Will Trump Revive Unconstitutional Forced Arbitration Clauses?

How the Blue Collar Billionaire can stick up for the little guy.

One of the few things I agreed with the Obama Administration about is the need to get rid of forced arbitration clauses, those annoying contract provisions that deprive us of our Seventh Amendment right to sue companies that injure us.

The ubiquitous clauses are not only unconstitutional, they’re also anti-consumer and increasingly used by powerful people like Roger Ailes and the executives of Wells Fargo to shield themselves from accountability for outrageous behavior. (I’ve written quite a bit about this.)

With the change of presidents, it’s unclear where this issue is headed.

Before it left town, the Obama Administration proposed strong anti-forced-arbitration regulations via the Consumer Financial Protection Bureau, the Centers for Medicare and Medicaid Services, and the Department of Education, with each agency essentially banning the clauses within the industries under its jurisdiction.
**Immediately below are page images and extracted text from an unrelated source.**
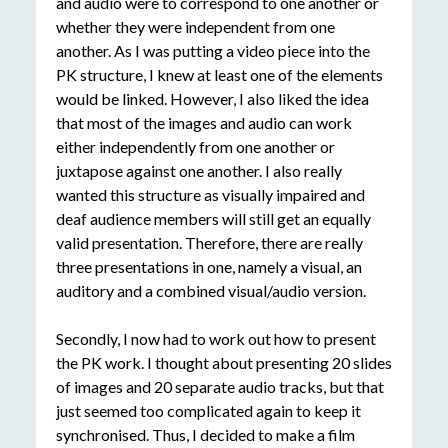
and audio were to correspond to one another or
whether they were independent from one
another. As I was putting a video piece into the
PK structure, I knew at least one of the elements
would be linked. However, I also liked the idea
that most of the images and audio can work
either independently from one another or
juxtapose against one another. I also really
wanted this structure as visually impaired and
deaf audience members will still get an equally
valid presentation. Therefore, there are really
three presentations in one, namely a visual, an
auditory and a combined visual/audio version.
Secondly, I now had to work out how to present
the PK work. I thought about presenting 20 slides
of images and 20 separate audio tracks, but that
just seemed too complicated again to keep it
synchronised. Thus, I decided to make a film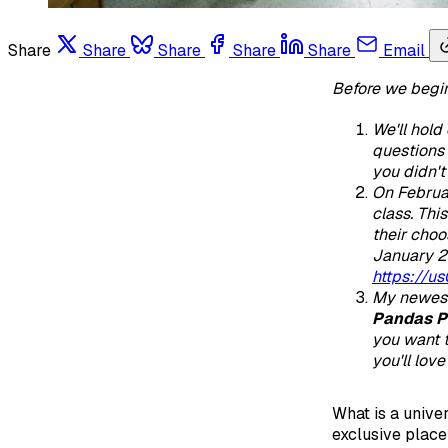
Share
Share
Share
Share
Share
Email
Before we begi
We'll hold
questions 
you didn't 
On February
class. Thi
their choo
January 2
https://
My newest
Pandas P
you want t
you'll lov
What is a univer
exclusive place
Unfortunately, the CFPB version of the rule,  which would ban the clauses in credit card and other financial services agreements, is stuck in limbo.*

When President Trump came in, the rule was still pending. It had not yet become “final.” One of Trump’s first acts was to issue a general moratorium on all pending rules. Everything was halted for a fresh review.

So what’s next? Is the CFPB rule dead?

Maybe, maybe not. As an independent agency, CFPB enjoys a special status that arguably exempts it from Trump’s order. As a recent summary by the lawyers at Mayer Brown explains:

“Independent regulatory agencies,” such as the Consumer Financial Protection Bureau (“CFPB”) . . . may be excluded from [Trump’s] moratorium. … Although the memorandum appears sweeping in scope, banks and other financial service providers are not necessarily relieved from new regulations, as the regulatory freeze does not appear to apply to independent agencies. … Executive Order 12866 [first issued in the 1980s] expressly exempts “those [agencies] considered to be independent regulatory agencies” from its definition of “agency.” The term “independent regulatory agency” is defined pursuant to 44 U.S.C. § 3502(5) to include the CFPB, the Federal Reserve Board, the OCC, the FDIC, and the SEC. [Emphasis added.]

That would seem to take CFPB off the hook. Still, Trump White House staff have it in their power to slow down the agency with other bureaucratic hurdles, like the Paperwork Reduction Act of 1980, which authorizes the Office of Management and Budget (OMB) to hold up the works, perhaps indefinitely. And if CFPB pulled the trigger, Congress could try to retaliate legislatively somehow.

Meanwhile CFPB’s director, Richard Cordray, will only say that his agency is “digesting” the moratorium and has not decided yet whether or how to follow it.

I hope the agency invokes its exempt status and moves ahead.

If it does, doubtless the U.S. Chamber of Hypocrisy and its big business allies will throw a fit. But if Trump is smart, he’ll disregard the crony lobby and take a principled stand for a pro-market—rather than a merely pro-business—policy.

By continuing Obama’s efforts to make private arbitration truly optional, the Blue Collar Billionaire could not only strike a blow for the little guy, he could also shore up every citizens’ sacred, Seventh Amendment right to trial by jury—and thus the cause of liberty.

Dean F. Clancy, a former senior budget official in the George W. Bush Administration and health policy advisor to congressional Republicans, writes on U.S. budget, health care, and constitutional issues. Follow him at deanclancy.com or on twitter @deanclancy.


* Rather than fix this problem via regulations, I would prefer Congress undid its own mistakes—in this case, by repealing or amending the constitutionally problematic Federal Arbitration Act, which is the source of  the noxious clauses. But with special interests blocking reform legislation, I think regulatory action is the only way to do the right thing until Congress comes to its senses. Trial by jury is a constitutional right. And justice delayed is justice denied.